Incluir será asumir como ganada la apuesta a pesar de lo incierto de su resultado. Tiene que ver con la posición que se asume frente a la alteridad.  Si se trata de otro que es amenaza  permanente, haciéndole el juego a la construcción mediática del pibe gorrita, vago atorrante y peligroso. Si es un otro al que se intenta invisibilizar por distintos medios, ajustándolo al “no sabe no contesta”, o naturalizando que permanezca un tiempo, reincida y abandone. O si se trata de una alteridad que tiene cosas para dar, alguien que puede complementar a pares y adultos; que solo es cuestión de comprender que lo escolar siempre ha sido cosa ajena para él o ella, que nunca es fácil jugar de visitante y que estaría bueno que pudiera jugar de local.
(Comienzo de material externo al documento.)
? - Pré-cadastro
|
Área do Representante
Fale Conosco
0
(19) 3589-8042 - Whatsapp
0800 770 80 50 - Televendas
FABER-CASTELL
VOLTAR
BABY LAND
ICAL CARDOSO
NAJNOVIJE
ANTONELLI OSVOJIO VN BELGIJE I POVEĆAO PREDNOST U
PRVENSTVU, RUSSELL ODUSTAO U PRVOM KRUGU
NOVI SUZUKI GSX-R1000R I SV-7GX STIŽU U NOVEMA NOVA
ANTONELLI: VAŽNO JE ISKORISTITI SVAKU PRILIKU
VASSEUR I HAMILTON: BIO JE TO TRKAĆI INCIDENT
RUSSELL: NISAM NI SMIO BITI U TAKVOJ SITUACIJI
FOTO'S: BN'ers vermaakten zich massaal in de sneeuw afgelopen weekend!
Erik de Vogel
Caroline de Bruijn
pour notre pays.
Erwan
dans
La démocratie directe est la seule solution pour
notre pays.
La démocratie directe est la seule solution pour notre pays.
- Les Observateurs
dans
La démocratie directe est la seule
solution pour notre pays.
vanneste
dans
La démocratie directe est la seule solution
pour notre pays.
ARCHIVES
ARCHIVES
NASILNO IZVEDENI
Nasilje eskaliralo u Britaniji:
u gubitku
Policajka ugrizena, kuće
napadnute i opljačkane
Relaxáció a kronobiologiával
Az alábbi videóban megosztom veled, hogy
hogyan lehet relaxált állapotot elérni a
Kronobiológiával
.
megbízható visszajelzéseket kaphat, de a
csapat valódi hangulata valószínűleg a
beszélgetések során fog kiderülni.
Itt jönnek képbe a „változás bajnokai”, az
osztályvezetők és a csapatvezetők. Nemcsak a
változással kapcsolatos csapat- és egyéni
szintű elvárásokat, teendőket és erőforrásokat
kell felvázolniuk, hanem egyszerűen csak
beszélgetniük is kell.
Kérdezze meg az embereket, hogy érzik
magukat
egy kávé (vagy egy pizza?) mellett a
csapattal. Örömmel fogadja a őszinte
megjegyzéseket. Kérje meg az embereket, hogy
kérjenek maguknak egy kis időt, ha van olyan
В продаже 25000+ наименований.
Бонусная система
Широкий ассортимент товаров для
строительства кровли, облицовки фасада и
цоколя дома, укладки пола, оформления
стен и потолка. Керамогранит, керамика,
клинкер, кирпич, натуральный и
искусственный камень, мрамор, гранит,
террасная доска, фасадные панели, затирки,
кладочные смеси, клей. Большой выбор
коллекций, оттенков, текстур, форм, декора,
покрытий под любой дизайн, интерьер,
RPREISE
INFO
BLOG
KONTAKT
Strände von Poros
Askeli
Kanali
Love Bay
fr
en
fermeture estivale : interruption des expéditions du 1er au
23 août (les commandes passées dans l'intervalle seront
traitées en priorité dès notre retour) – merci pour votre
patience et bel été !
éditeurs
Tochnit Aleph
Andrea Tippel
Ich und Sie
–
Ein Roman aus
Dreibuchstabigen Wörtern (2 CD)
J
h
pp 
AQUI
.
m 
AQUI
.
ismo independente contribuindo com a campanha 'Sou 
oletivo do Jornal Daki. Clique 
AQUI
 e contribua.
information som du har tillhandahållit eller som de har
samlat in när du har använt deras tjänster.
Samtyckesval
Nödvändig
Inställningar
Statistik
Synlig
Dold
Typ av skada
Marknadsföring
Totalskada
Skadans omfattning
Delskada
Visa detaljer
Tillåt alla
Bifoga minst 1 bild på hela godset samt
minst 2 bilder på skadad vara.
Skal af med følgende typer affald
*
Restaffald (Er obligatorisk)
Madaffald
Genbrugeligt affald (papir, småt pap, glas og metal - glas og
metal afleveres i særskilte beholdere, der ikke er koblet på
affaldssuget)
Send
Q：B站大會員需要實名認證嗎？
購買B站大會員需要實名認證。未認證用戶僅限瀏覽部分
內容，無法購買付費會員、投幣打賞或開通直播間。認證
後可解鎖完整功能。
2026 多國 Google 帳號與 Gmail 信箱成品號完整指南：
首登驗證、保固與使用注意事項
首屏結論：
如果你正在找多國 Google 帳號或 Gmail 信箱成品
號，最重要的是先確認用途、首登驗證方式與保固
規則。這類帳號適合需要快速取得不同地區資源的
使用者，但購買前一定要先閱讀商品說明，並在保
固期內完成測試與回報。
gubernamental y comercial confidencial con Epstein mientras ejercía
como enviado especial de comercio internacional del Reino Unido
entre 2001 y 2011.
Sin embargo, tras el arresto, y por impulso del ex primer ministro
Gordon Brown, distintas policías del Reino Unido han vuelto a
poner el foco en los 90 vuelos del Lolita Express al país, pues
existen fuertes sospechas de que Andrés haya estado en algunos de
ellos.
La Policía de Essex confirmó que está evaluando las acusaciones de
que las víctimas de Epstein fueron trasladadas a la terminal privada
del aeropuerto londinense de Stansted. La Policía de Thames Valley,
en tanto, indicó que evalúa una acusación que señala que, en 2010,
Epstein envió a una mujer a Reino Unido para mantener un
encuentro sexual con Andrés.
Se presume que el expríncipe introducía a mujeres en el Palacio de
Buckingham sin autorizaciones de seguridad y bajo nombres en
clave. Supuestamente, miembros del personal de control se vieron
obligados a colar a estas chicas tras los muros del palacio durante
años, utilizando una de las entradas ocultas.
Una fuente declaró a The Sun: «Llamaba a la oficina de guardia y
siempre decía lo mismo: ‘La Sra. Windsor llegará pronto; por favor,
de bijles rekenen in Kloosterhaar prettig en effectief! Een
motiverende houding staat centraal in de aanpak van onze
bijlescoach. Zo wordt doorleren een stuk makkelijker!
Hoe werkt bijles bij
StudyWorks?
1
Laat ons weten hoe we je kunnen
Para cerrar, vuelvo al guardapolvo, símbolo de nuestra escuela pública, especialmente cuando se acerca fin de año y los alumnos y alumnas del último año se apropian de ese emblema, quizás como nunca, ensayando infinidad de colores, de graffitis, de deseos. Dibujando sus nombres y el de los otros, un ritual que anuncia despedida o fin de ciclo pero que abre contra viento y marea la necesidad de mostrar lo propio, de sacar a pasear ese trofeo con frescura y algo de irreverencia.
- Gabriel Brener es Lic. Educación (UBA) y Especialista en Gestión y Conducción del Sistema Educativo (FLACSO). Capacitador y asesor de docentes y directivos de escuelas. Ex director de escuela secundaria. Co-autor de “Violencia escolar bajo sospecha” 2009 Ed. Miño y Dávila Bs As.


[1]Luciana Peker lo señalaba con claridad hace unos años en el diario Página 12. Ver en http://www.pagina12.com.ar/diario/suplementos/las12/13-1831-2005-03-22.html , consultado en octubre de 2011.
[3]Asignación Universal por hijo. Bien vale leer a Mario Wainfeld en http://www.pagina12.com.ar/diario/elpais/1-179078-2011-10-17.html del 17 de Octubre de 2011.
[4] Si bien se han construido muchas escuelas, aún se necesitan más, mejoras en las condiciones edilicias, de servicio eléctrico, de gas, conexión a internet. Más escuelas de jornada completa, incrementar experiencias de jornada extendida. Formación docente en servicio; sumar más profesionales a equipos interdisciplinarios para acompañar y fortalecer tareas pedagógicas e institucionales, y de relación con la comunidad. Mejorar la asistencia de docentes, entre otras muchas cuestiones.